BEGIN
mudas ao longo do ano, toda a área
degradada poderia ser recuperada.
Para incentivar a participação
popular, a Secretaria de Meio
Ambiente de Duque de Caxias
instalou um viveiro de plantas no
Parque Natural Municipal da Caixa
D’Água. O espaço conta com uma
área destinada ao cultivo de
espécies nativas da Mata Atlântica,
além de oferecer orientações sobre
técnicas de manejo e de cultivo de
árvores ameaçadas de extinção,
END
Which lines above contain the word "área"? Copy each one.

_Final answer_
mudas ao longo do ano, toda a área
área destinada ao cultivo de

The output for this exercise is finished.